Bingo!!! An assay. Developing an ore body into a delivered product is very similar. Before anything goes forward they want to know the cash in, cash out, longevity, and foresight into market stability. If it' s going to take 3-4 years to clear enviro, socio, and logistic barriers and another 2-3 to construct the extraction facilities before seeing a dollar come in there is no room for slop. For a start up a sloppy assay can make or break them. For an established company it is far easier to carrying into developement.

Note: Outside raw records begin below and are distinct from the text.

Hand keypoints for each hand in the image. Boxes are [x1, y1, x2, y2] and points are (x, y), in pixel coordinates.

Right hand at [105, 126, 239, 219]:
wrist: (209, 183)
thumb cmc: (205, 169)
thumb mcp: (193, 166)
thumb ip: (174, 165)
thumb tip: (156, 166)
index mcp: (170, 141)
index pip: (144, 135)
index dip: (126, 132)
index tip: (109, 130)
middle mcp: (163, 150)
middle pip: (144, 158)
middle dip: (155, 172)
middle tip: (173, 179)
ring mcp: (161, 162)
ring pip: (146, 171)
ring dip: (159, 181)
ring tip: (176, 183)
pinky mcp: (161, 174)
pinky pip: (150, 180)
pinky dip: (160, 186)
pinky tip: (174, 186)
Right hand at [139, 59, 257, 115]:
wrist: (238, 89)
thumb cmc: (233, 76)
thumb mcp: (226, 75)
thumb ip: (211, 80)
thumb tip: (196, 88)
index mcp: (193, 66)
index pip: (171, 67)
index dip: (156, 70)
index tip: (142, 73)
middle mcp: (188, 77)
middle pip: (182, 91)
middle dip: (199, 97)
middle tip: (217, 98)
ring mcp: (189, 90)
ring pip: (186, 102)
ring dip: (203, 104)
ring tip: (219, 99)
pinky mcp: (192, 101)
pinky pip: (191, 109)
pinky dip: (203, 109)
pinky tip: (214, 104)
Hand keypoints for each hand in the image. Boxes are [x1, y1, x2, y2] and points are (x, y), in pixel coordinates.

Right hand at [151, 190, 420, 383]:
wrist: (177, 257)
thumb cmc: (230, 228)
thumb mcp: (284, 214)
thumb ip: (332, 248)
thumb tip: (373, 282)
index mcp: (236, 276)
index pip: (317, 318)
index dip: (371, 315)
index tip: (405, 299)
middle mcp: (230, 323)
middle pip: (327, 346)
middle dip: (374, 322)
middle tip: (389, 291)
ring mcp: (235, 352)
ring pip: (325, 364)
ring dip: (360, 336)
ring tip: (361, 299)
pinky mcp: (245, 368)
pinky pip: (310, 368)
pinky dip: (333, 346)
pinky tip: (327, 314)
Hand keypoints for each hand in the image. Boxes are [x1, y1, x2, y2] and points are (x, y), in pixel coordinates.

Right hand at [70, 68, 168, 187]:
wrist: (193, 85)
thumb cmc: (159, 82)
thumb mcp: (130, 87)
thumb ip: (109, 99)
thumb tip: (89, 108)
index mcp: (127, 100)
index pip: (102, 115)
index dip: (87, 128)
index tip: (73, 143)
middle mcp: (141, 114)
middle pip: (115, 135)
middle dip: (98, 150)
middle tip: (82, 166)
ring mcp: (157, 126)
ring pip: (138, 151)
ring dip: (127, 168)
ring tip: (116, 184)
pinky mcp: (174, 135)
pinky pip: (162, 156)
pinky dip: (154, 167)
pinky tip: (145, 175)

That's all good, what about the statistics? That's really what we're talking about here. You can't claim to have a validated assay without some criteria based on the statistics. Are 12 and 10 really different, or are they the same thing? If you went out and sampled again, would you get exactly the same answer? The real world is messy and filled with variability, which is why we use statistics to evaluate outcomes, and why I would never present anything to my portfolio committee without vetting how robust the answer is, i.e statistics.
Yes DB, statistics isn't science. It's a tool we use. The house we build is not a hammer.
NASA claims this was the 6th warmest Nov. NOAA says 4th. Which is it or do we just say "close enough" and go with 5th?
Well, they only go by their own respective records, so we say they're both correct. Then we take their samples, and do a statistical test for equivalence, and realize that they are not statistically different from one another. We say exactly the same thing as we would say to anyone who says there has been a pause in the temperature record since 1998, 2001, or 2005.
Small point of order, NOAA says it's the 7th warmest November -tied with 2008- on record.